**TASKS TO COMPLETE**
- A) Quote the TypeScript and JavaScript passage word for word, beginning at the words "A- Knowing TypeScript" and stopping after "of its elements.".
- B) Answer these questions from the TypeScript and JavaScript passage, one answer per line:
(i) In what form did the writer present the research?
(ii) Where does JavaScript run?
(iii) What does TypeScript contain?
- C) According to the TypeScript and JavaScript passage, why does TypeScript contain all of JavaScript's elements? Answer in one to three sentences.

We all know that TypeScript and JavaScript are among the most popular and widely used programming languages in the world of application development. To understand the differences and use cases, and in order to know which one is best suited, I have done some research and have come up with logic and reasonings in the form of a blog. Here, we will be talking about the two languages, their correlation, benefits of each of them, and the primary difference.
A- Knowing TypeScript and JavaScript
JavaScript is scripting and client-side programming language which allows web pages to be interactive. This states that it runs in user’s web browser without the use of resources from the web server. It is used to perform dynamic tasks such as conducting polls and quizzes and contests. Javascript can be used with other technologies like XML, REST APIs, and more. TypeScript is a superset of JavaScript and therefore, contains all of its elements.

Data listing
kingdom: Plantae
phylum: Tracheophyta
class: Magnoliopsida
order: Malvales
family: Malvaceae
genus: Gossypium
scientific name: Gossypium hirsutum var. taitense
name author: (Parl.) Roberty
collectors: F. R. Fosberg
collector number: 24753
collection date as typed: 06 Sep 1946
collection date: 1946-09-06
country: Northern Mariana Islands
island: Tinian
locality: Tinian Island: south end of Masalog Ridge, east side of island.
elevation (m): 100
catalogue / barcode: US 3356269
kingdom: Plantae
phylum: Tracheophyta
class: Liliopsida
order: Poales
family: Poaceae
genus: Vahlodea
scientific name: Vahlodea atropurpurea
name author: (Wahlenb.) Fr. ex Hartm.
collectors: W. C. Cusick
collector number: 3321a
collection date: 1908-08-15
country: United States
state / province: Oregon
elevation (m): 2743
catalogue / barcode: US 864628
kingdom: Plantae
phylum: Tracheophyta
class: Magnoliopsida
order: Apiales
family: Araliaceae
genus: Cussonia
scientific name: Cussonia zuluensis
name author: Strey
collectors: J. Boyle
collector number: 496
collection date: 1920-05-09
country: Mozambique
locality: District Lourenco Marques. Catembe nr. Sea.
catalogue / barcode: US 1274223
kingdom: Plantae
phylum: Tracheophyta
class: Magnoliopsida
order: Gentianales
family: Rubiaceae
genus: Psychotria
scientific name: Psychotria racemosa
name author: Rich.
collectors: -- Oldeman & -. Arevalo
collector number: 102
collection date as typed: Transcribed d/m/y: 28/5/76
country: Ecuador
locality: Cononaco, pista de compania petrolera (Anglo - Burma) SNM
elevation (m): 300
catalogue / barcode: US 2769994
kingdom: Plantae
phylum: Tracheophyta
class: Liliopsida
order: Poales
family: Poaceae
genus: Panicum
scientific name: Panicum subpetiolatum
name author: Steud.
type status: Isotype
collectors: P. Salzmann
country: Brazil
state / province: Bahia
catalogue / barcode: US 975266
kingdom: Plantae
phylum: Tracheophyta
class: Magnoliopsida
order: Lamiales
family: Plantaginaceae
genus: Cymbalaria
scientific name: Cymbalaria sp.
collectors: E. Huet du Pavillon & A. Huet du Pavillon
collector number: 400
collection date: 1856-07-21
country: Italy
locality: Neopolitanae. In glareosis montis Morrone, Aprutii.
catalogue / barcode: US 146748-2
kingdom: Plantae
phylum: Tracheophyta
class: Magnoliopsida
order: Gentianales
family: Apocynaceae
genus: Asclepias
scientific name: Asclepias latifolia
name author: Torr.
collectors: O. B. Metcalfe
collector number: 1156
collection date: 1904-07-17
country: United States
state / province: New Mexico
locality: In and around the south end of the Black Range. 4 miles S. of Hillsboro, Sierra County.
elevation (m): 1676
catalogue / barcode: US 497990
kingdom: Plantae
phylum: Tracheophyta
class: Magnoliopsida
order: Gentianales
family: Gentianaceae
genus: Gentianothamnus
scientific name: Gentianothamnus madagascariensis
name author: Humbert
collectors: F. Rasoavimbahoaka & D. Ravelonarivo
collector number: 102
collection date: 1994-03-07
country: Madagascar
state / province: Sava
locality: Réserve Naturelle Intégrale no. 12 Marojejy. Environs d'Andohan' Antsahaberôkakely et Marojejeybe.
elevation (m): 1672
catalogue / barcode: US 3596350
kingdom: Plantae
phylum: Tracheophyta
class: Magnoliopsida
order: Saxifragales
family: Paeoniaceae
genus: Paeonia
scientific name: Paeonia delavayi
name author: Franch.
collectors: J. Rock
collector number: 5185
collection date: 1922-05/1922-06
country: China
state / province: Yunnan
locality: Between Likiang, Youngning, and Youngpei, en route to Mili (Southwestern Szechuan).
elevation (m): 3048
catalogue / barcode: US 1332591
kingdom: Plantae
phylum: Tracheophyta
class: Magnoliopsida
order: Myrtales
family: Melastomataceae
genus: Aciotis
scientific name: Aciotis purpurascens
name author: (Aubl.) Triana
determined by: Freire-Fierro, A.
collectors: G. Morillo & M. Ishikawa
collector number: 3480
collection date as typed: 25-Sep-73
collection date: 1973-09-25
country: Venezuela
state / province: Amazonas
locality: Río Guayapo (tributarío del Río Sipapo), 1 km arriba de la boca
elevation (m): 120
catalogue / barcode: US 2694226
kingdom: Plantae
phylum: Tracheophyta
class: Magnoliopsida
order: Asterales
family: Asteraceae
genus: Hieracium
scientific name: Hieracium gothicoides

**ANSWERS PROVIDED**
- A)
A- Knowing TypeScript and JavaScript
JavaScript is scripting and client-side programming language which allows web pages to be interactive. This states that it runs in user’s web browser without the use of resources from the web server. It is used to perform dynamic tasks such as conducting polls and quizzes and contests. Javascript can be used with other technologies like XML, REST APIs, and more. TypeScript is a superset of JavaScript and therefore, contains all of its elements.

- B)
(i) A blog.
(ii) In the user's web browser.
(iii) All of JavaScript's elements.

- C) TypeScript is a superset of JavaScript. For that reason, it contains all of JavaScript's elements.